President Donald Trump and Foxconn Chairman Terry Gou (R) tour a Foxconn facility at the Wisconsin Valley Science and Technology Park on June 28, 2018, in Mount Pleasant, Wisconsin.
Brendan Smailowski | AFP | Getty Images
A Wisconsin factory hailed by President Donald Trump as proof he was reviving U.S. manufacturing did not create enough jobs in 2019 to earn its owner Foxconn Technology Group tax credits, the state said on Monday, the second year it has missed its targets.
In a letter to the Taiwan-based company’s Vice Chairman Jay Lee, Wisconsin’s economic development agency said Foxconn was a long way away from building the large TV screens it had proposed in 2017, when it promised to eventually create 13,000 jobs in the state.
The Apple supplier’s plans for the Mount Pleasant factory are now unclear, the letter from The Wisconsin Economic Development Corporation (WEDC) said.
The planned $10 billion, 20-million-square-foot campus was hailed by the White House as the largest investment for a brand new location by a foreign-based company in U.S. history.
But for many the factory has become a symbol of failed promises in Midwestern states like Wisconsin that were key to Trump’s 2016 election and are now closely watched swing states in the Republican’s bid to be re-elected on Nov. 3.
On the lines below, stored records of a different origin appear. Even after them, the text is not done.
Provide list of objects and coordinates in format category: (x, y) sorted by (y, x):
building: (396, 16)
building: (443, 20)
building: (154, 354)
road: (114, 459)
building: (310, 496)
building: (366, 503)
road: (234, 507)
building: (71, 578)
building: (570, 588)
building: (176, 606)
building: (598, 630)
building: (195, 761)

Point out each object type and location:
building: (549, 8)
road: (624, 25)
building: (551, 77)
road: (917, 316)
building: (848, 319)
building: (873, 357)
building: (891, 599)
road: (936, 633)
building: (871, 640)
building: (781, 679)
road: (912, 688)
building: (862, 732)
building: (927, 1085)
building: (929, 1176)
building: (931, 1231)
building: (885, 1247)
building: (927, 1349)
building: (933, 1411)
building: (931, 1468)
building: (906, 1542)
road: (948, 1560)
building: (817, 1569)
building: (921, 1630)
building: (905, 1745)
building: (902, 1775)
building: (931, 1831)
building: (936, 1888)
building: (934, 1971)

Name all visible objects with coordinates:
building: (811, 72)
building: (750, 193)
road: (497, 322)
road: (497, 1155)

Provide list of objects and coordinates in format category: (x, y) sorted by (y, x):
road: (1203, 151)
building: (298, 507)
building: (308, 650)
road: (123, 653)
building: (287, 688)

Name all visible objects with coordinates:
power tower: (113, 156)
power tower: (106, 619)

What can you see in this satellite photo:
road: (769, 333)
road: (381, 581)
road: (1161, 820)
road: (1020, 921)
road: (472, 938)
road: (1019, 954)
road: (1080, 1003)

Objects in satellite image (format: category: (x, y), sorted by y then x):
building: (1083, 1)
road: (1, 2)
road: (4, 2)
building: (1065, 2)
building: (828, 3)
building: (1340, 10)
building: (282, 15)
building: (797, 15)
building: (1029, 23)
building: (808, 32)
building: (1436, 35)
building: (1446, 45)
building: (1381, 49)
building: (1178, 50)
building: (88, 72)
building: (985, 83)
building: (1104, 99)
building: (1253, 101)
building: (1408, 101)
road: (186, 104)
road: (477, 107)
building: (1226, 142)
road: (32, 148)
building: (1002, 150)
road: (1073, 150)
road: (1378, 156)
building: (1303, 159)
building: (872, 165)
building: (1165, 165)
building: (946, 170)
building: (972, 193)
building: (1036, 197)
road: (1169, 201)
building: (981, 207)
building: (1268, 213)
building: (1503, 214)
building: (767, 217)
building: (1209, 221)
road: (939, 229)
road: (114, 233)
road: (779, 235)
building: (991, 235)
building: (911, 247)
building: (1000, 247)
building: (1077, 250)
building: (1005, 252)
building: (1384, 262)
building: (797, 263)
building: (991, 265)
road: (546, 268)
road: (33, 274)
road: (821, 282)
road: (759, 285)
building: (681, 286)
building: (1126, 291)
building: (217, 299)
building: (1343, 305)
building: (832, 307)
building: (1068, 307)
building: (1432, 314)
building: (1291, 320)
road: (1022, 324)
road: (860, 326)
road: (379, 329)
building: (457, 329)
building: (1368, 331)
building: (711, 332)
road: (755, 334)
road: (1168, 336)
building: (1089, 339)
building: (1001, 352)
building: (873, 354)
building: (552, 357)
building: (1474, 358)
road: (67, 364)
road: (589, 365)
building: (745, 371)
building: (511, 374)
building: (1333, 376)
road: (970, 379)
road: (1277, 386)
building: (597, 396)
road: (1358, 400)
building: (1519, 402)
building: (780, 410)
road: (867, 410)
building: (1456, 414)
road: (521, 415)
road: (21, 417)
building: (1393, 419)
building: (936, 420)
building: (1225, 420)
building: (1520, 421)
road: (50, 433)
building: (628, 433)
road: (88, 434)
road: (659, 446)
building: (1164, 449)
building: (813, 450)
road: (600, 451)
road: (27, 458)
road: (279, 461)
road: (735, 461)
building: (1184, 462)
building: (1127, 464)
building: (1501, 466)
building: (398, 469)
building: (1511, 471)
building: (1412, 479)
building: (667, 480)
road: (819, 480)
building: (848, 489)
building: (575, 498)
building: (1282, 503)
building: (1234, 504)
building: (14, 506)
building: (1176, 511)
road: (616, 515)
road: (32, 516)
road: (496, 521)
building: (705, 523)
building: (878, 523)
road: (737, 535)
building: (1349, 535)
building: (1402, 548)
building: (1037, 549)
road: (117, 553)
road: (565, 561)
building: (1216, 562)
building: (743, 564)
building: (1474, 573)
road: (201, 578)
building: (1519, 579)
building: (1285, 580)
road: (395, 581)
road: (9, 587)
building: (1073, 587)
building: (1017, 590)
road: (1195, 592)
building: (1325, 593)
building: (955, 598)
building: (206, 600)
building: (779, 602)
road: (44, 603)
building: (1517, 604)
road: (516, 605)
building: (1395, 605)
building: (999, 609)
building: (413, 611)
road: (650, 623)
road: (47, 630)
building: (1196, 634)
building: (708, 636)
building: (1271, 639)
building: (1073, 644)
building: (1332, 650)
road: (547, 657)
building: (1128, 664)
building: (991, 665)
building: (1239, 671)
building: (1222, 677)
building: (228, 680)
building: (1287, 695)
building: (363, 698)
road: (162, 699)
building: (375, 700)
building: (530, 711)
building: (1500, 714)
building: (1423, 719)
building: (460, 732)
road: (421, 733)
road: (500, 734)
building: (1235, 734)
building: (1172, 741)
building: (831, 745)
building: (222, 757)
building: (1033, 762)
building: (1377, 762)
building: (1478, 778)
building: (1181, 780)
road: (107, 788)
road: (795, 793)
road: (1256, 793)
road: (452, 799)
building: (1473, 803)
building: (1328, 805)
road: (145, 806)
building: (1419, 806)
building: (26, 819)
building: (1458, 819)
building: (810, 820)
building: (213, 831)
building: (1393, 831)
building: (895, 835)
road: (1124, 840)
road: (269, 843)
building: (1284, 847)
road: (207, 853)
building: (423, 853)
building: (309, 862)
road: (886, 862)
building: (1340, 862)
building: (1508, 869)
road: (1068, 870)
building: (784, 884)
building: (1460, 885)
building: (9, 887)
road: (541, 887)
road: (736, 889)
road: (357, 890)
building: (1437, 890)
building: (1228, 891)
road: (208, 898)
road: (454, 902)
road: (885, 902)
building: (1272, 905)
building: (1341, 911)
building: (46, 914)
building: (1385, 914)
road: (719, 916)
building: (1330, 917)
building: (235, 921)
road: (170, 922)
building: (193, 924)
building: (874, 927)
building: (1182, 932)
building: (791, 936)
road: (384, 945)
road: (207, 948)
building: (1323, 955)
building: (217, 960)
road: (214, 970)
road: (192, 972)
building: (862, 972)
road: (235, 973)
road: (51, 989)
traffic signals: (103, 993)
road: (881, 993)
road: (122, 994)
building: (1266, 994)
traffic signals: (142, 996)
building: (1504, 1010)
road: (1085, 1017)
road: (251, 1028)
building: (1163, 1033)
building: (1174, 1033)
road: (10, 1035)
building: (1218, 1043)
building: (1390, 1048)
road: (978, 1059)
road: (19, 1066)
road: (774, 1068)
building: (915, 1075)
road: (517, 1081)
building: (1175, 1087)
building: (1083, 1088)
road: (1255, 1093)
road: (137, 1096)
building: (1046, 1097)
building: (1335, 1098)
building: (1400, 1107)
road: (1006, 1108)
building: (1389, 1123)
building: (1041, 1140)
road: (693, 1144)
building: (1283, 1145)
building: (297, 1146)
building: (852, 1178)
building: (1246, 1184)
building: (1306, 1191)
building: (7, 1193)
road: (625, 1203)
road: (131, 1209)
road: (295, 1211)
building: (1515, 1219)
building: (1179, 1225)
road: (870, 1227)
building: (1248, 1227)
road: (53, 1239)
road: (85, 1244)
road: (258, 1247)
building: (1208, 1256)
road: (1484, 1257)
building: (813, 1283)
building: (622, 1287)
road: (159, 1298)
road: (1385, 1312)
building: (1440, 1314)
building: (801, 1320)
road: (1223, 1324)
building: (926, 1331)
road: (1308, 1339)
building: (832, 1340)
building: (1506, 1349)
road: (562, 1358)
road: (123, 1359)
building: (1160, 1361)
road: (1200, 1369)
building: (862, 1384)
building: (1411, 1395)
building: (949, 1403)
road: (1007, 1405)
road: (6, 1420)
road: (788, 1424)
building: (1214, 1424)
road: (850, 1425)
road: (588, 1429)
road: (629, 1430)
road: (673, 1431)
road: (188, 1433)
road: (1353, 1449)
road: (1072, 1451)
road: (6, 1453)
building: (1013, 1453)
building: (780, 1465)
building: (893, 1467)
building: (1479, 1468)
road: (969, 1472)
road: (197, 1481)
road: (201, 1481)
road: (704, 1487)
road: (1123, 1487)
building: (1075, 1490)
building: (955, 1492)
Wisconsin’s Democratic Governor Tony Evers, who inherited a deal from his Republican predecessor to give Foxconn $4 billion in tax breaks and other incentives when he took office in 2019, has sought to renegotiate the state’s contract with the firm.
Foxconn said in a statement it employed more than the minimum 520 full-time workers by the end of the year to get the credit.
“WEDC’s determination of ineligibility during ongoing discussion is a disappointment and a surprise that threatens good faith negotiations,” it said.
WEDC’s review found Foxconn had fewer full-time employees than the minimum, however. It also fell short of its employment goal in 2018.
“Once Foxconn is able to provide more accurate details of the proposed project, such as its size, scope, anticipated capital investment, and job creation, WEDC would be able to offer support for the project with tax incentives,” wrote Missy Hughes, WEDC’s secretary & chief executive officer.